Deterministic Sensor Signal Detection Technique for Static and Short-Ranged Channels Using Real-Valued Independent Component Analysis

Abstract

Periodic noise in active sensors is not random and cannot easily be eliminated by successive integration of signal samples. These noise components, often, tend to severely degrade the signal-to-noise ratio of the sensor signals, thereby resulting in detection failures. To facilitate effective reduction of non-random noises, the proposed study presents a digital front-end procedure based on modified independent component analysis (ICA). In comparison with conventional demodulation-based techniques, the proposed method can suppress periodic noise whilst enabling fine detection of the signal phase and magnitude through use of only a few samples.

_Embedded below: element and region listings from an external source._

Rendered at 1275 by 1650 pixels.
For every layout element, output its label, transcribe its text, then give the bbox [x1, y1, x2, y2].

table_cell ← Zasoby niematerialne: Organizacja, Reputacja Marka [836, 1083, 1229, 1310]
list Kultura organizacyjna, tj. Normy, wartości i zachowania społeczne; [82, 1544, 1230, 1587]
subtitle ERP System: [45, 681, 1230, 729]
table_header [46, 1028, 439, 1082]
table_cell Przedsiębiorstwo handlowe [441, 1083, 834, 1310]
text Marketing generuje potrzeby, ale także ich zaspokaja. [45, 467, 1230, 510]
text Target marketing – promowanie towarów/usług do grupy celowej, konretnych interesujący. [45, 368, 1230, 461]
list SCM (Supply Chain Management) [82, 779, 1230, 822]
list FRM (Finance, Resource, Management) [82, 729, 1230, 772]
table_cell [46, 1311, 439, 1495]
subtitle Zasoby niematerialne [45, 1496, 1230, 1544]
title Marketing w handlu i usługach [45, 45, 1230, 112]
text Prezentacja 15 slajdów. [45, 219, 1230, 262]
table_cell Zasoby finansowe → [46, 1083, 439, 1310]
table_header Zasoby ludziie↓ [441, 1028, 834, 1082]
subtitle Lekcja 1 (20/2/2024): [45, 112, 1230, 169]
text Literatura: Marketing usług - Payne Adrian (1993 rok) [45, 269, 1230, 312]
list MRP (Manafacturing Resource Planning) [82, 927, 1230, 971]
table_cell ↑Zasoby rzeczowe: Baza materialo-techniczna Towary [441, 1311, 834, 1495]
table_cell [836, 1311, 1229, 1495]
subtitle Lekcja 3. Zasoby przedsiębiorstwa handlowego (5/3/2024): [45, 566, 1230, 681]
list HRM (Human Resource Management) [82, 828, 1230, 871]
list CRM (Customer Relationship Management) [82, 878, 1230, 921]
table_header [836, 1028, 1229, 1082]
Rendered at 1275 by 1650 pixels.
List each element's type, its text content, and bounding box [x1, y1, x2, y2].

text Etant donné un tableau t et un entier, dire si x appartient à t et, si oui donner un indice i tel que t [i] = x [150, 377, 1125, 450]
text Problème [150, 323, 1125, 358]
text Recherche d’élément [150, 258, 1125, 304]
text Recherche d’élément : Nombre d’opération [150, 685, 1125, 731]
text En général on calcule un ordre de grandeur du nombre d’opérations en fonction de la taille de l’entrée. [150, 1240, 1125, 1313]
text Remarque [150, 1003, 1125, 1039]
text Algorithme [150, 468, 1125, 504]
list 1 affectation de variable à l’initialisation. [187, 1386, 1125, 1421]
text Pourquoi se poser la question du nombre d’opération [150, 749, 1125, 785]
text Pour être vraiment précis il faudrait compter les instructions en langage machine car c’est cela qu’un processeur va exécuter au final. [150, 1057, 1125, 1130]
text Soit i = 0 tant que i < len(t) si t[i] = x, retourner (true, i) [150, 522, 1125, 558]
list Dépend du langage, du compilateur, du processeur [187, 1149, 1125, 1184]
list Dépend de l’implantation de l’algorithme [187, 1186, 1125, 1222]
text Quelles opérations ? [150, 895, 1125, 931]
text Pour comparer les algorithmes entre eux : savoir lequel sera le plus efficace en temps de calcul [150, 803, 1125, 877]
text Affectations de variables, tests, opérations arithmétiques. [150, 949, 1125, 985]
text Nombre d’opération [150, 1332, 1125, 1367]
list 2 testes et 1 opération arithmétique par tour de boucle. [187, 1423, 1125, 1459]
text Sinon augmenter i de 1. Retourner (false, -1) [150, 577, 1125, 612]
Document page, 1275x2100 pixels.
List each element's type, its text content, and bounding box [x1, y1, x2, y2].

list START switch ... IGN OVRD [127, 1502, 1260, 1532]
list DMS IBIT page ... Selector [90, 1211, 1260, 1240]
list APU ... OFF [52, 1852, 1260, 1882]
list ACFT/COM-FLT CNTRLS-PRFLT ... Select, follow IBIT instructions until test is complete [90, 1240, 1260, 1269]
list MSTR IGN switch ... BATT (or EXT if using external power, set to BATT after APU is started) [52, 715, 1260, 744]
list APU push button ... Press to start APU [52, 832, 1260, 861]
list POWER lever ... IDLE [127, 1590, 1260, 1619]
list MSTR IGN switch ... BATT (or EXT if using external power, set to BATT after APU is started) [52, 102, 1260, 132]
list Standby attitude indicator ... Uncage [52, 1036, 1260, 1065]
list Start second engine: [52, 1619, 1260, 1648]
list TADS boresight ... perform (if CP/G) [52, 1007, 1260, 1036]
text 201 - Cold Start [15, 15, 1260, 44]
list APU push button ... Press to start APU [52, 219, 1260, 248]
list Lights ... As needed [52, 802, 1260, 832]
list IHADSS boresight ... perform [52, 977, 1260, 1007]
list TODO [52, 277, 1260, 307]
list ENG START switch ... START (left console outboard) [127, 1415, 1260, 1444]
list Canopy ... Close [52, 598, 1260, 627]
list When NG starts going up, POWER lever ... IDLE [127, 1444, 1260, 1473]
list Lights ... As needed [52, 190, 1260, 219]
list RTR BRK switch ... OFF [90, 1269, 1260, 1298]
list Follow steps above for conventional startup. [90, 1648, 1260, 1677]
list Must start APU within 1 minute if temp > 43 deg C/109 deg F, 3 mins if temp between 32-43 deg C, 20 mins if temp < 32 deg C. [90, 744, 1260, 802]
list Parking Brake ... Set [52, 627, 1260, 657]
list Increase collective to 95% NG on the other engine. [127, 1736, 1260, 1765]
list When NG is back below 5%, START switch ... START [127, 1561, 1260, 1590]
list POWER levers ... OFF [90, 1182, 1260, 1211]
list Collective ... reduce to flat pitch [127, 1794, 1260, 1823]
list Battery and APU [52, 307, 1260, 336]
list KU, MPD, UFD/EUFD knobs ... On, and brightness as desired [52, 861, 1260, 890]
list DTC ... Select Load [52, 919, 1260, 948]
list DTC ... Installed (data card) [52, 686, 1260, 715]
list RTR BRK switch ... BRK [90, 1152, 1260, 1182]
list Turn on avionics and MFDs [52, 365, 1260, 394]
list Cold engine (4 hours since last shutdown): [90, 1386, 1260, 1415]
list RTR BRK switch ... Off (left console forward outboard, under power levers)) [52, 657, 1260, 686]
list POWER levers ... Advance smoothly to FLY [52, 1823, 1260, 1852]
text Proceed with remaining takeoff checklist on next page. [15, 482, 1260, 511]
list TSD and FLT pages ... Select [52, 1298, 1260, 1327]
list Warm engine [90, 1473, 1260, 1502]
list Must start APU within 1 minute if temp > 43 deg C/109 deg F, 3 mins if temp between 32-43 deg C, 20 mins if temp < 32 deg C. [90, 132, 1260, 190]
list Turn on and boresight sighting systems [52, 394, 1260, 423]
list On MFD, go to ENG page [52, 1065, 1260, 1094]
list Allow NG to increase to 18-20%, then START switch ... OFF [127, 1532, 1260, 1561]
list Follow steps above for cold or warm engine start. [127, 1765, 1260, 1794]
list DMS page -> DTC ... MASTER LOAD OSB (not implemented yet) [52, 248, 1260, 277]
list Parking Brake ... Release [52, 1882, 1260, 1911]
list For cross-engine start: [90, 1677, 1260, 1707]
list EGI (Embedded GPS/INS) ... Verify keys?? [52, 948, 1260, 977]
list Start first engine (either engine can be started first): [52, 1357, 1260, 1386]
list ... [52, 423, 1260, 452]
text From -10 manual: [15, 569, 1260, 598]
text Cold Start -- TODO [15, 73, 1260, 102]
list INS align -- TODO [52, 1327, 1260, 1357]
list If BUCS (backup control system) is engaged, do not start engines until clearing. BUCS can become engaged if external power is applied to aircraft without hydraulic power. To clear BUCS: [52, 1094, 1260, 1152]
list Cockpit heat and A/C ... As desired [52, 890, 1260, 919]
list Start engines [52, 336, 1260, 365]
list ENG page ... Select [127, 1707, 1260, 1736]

A new cost-effective two-channel ICA-based technique and its initialization method were devised for individual sensor devices. The proposed preprocessing method employing partial in-phase and quadrature demodulation strengthens system immunity against Gaussian random noises, which inevitably exist in most sensing circuits. This paper also discusses results obtained via implementation of a customized logic design for the full scenario of the proposed denoising technique. With regard to the capacitive and visible light sensors, experimental results demonstrate that errors caused by noise components that occur close to the stimulating frequency are suppressed at rates 3.2-5.3 times higher compared to existing processing techniques.